Claro que, eventualmente, não haverá outra saída a uma demanda profissional que não seja a reivindicação através de greve. Mas não tem outra forma de fazer isso?! Penso rápido em outras formas de reivindicar melhorias salariais e outras demandas:

(1) reduzir a jornada em 2h diárias e, depois do expediente, ir protestar em frente à sede do empregador;

(2) apresentar um projeto de aumento de produção vinculado ao aumento de rendimentos aos empregados;

(3) fazer uma operação padrão mostrando que, se mudasse X ou Y na atividade, se ganharia tempo/produtividade/eficácia;

(4) fazer uma campanha com os clientes para que entrassem em contato com o empregador através da plataforma Z e dissessem se acham válido a demanda por A ou B direitos.

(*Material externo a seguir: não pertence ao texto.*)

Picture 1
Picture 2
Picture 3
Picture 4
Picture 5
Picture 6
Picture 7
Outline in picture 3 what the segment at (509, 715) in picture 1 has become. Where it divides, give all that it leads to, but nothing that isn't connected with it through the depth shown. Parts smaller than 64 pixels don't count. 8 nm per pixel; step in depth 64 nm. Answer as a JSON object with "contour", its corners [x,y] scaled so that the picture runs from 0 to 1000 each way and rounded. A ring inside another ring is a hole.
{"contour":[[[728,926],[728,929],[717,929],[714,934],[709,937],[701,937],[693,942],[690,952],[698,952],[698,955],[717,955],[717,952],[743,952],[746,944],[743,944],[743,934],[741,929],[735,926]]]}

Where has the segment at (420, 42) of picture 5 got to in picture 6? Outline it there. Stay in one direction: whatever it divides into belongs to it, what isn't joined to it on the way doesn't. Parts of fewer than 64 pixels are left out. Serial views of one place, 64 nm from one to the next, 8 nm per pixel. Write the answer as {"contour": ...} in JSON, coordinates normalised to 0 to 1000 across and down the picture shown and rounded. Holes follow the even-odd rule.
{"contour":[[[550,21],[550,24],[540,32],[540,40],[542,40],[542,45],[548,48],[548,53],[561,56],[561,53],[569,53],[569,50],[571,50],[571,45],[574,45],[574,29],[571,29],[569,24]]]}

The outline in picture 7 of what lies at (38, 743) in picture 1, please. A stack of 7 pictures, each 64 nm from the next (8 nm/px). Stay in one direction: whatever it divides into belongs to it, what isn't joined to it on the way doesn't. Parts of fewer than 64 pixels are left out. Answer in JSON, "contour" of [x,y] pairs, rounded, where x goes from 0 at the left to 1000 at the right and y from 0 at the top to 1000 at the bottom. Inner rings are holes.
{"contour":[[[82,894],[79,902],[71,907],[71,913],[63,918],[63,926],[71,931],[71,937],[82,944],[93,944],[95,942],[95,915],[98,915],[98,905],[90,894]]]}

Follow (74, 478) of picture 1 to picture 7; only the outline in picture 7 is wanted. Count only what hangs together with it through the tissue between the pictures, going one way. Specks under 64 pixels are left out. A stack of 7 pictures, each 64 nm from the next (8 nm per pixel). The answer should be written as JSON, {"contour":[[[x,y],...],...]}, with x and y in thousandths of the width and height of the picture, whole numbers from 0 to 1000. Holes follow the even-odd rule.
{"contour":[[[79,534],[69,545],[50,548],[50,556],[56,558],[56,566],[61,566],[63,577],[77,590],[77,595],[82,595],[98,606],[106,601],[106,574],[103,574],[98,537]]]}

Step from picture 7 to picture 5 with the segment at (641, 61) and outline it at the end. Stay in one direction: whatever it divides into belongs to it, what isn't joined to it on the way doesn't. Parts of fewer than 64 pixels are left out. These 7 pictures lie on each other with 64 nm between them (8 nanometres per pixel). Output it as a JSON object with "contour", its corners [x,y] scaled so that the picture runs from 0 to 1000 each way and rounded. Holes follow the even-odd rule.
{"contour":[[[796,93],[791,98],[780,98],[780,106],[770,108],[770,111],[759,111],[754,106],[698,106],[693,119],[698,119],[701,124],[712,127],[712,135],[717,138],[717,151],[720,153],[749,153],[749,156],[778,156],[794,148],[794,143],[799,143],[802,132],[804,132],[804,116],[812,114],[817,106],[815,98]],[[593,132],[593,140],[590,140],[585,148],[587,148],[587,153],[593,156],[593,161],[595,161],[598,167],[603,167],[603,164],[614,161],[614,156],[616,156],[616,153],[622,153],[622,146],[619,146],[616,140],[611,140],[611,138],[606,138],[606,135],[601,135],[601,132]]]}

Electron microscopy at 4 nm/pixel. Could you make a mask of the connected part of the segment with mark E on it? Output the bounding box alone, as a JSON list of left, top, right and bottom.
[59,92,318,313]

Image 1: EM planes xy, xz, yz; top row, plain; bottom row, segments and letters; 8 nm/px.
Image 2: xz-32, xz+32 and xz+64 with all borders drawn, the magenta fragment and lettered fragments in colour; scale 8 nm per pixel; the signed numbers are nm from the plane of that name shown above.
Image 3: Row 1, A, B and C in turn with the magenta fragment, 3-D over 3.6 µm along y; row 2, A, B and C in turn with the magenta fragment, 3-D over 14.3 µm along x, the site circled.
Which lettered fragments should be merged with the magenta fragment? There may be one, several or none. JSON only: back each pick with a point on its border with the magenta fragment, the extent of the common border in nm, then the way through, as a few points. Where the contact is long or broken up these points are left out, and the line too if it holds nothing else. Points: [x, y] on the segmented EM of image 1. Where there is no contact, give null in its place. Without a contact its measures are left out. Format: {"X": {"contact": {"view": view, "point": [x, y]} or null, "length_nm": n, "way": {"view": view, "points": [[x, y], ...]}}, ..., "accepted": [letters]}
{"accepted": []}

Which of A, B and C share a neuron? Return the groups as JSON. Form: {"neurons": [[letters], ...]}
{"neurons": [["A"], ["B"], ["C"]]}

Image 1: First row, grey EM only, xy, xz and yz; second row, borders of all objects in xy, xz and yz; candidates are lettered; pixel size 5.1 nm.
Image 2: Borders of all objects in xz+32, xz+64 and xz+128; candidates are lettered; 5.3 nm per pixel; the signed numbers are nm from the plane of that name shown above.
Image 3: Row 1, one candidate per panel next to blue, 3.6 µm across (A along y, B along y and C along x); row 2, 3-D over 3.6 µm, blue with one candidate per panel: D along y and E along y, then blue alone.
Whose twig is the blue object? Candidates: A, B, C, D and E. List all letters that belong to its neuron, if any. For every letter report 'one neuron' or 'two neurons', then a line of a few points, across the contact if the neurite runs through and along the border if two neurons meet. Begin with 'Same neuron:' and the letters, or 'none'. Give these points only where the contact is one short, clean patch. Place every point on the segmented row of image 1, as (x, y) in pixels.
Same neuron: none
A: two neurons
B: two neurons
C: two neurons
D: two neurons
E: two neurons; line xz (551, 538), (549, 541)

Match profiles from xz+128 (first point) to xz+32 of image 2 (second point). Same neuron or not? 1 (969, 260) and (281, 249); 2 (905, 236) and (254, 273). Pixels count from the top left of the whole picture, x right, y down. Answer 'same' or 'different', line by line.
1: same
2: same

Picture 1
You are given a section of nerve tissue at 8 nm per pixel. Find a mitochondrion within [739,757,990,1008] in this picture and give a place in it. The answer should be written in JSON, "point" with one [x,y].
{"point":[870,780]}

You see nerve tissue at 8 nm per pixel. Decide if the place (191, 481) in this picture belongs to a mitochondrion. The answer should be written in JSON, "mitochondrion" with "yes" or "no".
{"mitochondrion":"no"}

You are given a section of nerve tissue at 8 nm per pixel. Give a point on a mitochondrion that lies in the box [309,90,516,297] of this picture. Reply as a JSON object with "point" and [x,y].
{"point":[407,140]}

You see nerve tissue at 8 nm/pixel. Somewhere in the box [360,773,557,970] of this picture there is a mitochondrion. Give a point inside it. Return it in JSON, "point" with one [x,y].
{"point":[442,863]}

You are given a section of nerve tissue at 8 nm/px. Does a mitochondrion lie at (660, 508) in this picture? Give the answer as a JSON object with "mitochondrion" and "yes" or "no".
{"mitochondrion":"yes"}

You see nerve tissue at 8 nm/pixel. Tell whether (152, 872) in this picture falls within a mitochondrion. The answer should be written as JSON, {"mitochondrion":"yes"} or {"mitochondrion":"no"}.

Greve é um instrumento do Século XIX, quando não haviam sequer direitos trabalhistas, quando a polícia matava quem se negava a trabalhar 14h por dia. Greve é um desrespeito ao direito de um sem fim de pessoas que precisam dos serviços paralisados. E afeta eminentemente a população mais pobre, pois evidentemente os mais abonados e afortunados têm meios de resolver seus problemas de outras formas.

Greve é, nos dias atuais, uma forma de terrorismo light. Se explode o direito dos outros para pleitear o que se acha correto para si. E se espera apoio?!

Nós precisamos adequar nossa mentalidade ao Século XXI não apenas quanto às relações amorosas, quanto ao respeito à natureza, quanto às demandas sociais… passou da hora.